Our communities who live on the fenceline of dangerous and polluting refineries, like the Chevron Refinery in Richmond, CA, are recipients of Bakken crude oil, and we know firsthand all the different ways the contents of this pipeline are destroying our health. Oil pipelines break, spill and leak oil; oil that has been treated with chemicals that are flammable, toxic and carcinogenic. It is not a question of if; it’s a question of when and where.

As communities displaced first from our homelands by U.S. military and imperial forces, we also know it is these same forces that displace Sovereign Indigenous Nations, that privatize and pollute the land, water and air for profit. We will not stand aside and allow corporate greed to continue to extract, displace, and exploit our homes or our families.

As an environmental justice organization, APEN also recognizes the connection between this oil extraction project and the disproportionate impact of climate change on communities of color and poor communities who are being hit first and worse as climate change intensifies around the world. We see our brothers and sisters in Louisiana losing their homes, lives and livelihoods, entire neighborhoods underwater due to a “once in 500 years” storm that is becoming the new normal. Wildfires still burn across the Western region as California remains in unprecedented and historic drought causing economic devastation and worsening air quality in the already polluted Central Valley. The climate crisis, caused by this extractive economy, has many fronts but people like the Standing Rock Sioux Tribe Water Protectors are fighting back.

The U.S. Army Corp of Engineers have not followed the law and properly assessed the impact an oil spill will have on the Tribe. The Tribes have not been properly consulted on the cultural and environmental impacts to include a full Environmental Impact Statement (EIS) as required by the National Environmental Policy Act. This is despite the fact that in April of this year, the Environmental Protection Agency, The Department of the Interior, and the Advisory Council on Historic Preservation all wrote formal letters to the Army Corp of Engineers requesting a full EIS.

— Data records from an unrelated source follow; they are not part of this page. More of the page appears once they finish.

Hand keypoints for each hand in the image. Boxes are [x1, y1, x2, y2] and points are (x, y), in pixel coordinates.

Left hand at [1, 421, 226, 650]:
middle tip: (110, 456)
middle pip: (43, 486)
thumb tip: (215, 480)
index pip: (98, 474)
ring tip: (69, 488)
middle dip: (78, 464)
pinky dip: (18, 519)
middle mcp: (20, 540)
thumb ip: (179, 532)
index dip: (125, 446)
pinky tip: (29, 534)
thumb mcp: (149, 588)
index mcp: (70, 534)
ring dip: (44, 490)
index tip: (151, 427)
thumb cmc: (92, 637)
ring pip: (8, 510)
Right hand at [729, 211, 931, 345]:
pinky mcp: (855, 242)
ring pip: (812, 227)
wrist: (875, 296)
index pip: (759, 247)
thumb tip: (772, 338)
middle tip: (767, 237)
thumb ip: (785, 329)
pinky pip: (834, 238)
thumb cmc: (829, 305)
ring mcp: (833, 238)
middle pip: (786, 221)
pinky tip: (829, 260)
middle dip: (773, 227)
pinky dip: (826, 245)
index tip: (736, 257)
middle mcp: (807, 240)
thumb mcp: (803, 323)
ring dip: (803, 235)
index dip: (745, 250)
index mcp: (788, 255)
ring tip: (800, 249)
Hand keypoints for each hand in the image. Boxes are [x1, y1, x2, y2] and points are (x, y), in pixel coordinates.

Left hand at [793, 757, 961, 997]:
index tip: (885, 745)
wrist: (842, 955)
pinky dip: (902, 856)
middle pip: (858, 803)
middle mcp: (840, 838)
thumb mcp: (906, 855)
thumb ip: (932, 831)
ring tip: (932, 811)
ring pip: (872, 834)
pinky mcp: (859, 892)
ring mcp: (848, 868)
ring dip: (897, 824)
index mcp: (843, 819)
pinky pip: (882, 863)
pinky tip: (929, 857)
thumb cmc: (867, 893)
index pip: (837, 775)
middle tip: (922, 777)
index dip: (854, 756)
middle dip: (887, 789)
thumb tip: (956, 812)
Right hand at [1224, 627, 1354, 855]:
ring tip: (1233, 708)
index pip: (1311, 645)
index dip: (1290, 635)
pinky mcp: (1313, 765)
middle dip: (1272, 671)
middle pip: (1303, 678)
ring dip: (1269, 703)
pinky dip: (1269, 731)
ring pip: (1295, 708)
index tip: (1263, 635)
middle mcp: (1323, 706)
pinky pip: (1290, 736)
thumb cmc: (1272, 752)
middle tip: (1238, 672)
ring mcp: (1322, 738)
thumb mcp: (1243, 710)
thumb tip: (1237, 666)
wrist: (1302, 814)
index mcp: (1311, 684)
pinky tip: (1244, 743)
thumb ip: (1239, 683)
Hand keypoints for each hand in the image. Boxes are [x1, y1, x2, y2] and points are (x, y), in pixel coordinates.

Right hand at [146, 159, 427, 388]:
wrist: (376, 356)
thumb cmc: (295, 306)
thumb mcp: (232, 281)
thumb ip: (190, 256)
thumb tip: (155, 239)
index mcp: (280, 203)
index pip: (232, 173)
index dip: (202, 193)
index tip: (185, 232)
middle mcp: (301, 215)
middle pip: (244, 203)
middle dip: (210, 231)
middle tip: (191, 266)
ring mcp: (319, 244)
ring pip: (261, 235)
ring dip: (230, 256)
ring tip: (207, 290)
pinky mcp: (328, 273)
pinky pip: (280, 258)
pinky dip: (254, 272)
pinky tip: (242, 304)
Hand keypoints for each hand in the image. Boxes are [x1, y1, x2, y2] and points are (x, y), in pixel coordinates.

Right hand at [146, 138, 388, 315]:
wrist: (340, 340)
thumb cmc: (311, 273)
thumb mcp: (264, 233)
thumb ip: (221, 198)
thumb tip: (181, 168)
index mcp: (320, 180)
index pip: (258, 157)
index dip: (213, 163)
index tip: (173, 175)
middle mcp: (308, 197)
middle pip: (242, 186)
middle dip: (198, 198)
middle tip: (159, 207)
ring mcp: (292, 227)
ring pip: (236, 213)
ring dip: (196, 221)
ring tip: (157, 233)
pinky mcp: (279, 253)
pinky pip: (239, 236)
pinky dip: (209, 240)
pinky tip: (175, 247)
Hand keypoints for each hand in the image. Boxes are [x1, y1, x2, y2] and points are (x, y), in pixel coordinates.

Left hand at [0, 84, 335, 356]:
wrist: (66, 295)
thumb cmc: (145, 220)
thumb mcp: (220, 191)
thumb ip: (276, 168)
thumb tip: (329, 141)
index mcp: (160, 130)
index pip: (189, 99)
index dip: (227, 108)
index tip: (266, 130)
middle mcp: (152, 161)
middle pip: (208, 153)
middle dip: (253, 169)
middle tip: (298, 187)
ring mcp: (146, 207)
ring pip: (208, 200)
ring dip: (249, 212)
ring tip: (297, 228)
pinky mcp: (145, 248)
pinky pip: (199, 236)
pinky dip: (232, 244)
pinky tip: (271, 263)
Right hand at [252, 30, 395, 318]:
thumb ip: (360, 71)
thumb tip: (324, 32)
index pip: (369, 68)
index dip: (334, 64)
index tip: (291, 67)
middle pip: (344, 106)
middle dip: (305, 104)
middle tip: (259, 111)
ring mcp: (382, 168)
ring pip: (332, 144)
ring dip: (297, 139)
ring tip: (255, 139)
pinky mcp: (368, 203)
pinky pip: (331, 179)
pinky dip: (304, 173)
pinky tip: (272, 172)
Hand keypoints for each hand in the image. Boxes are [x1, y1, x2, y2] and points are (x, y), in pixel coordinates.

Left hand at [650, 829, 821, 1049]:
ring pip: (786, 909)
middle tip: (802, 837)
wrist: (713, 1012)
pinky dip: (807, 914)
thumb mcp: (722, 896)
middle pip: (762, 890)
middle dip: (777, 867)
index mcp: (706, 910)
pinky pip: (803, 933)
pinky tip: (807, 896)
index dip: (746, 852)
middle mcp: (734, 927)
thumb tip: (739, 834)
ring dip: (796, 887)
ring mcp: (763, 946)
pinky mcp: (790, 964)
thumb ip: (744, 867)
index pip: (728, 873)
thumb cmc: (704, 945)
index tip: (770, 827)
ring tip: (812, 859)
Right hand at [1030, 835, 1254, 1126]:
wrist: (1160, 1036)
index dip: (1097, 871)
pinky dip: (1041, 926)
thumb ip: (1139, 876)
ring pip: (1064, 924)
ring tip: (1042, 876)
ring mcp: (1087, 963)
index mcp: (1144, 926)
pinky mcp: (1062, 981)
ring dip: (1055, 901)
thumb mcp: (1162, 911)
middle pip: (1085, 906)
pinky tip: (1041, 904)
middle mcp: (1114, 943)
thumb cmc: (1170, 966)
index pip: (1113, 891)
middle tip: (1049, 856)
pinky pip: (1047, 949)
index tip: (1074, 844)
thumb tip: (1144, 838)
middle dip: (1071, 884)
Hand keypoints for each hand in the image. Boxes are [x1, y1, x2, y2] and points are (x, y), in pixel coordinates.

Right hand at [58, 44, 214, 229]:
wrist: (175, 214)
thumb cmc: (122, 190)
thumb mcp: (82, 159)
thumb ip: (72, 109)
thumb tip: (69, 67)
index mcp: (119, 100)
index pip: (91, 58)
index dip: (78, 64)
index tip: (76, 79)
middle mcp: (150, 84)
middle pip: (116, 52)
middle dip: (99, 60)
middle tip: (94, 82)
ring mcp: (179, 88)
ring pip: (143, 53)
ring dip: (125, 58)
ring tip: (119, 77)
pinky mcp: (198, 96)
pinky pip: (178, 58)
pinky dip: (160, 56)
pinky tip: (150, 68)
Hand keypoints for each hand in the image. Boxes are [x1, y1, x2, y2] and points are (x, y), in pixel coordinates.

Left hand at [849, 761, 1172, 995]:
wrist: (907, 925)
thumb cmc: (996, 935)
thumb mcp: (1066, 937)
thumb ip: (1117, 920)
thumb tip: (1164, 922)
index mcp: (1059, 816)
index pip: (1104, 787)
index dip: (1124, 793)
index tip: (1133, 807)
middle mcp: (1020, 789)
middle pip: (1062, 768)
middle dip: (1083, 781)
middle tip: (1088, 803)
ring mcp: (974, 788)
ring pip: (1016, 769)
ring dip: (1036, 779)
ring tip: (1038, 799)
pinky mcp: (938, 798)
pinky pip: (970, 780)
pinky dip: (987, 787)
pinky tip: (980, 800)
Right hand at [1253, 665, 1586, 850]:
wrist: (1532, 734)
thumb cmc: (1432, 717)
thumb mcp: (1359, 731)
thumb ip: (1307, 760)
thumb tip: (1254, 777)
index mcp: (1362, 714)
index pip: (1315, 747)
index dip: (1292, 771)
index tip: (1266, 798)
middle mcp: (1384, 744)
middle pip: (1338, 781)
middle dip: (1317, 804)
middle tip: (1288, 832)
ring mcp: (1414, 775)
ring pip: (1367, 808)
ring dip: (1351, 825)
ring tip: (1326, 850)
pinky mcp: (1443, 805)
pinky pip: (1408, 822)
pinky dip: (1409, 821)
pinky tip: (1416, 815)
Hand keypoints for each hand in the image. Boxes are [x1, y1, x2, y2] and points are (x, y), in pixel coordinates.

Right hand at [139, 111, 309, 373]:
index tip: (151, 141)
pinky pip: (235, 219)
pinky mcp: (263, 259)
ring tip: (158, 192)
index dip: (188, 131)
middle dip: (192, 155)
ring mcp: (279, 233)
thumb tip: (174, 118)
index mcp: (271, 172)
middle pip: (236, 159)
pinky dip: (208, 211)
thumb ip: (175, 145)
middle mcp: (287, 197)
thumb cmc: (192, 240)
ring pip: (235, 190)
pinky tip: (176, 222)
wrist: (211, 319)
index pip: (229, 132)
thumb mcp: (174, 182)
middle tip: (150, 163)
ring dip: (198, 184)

In addition to moving the route away from the more affluent and white neighborhoods of Bismarck and instead towards the tribal lands of the Standing Rock Sioux Tribal Nation, the U.S. Army Corp of Engineers improperly used a permitting process that allowed the agency to skip environmental review and public participation as required by federal law. This process, Nationwide Permit 12, is intended for small projects, like boat ramps and mooring buoys, not oil pipelines. This is an outrageous and flagrant application of a regulation that will result in dangerous and destructive cultural, natural resource, farmland and health and toxic outcomes that will be irreparable.  A full environmental impact is what is required by law and is required to protect the welfare of the Tribe.

APEN works towards a future where all people can live, work, play, and thrive in a healthy, clean and safe environment. DAPL will prevent this future from being realized and will continue to divide and damage our communities. APEN joins the call for the Army Corps of Engineers to reject the permit for the Dakota Access Pipeline to drill under Lake Oahe. We join the call to protect these lands for generations to come.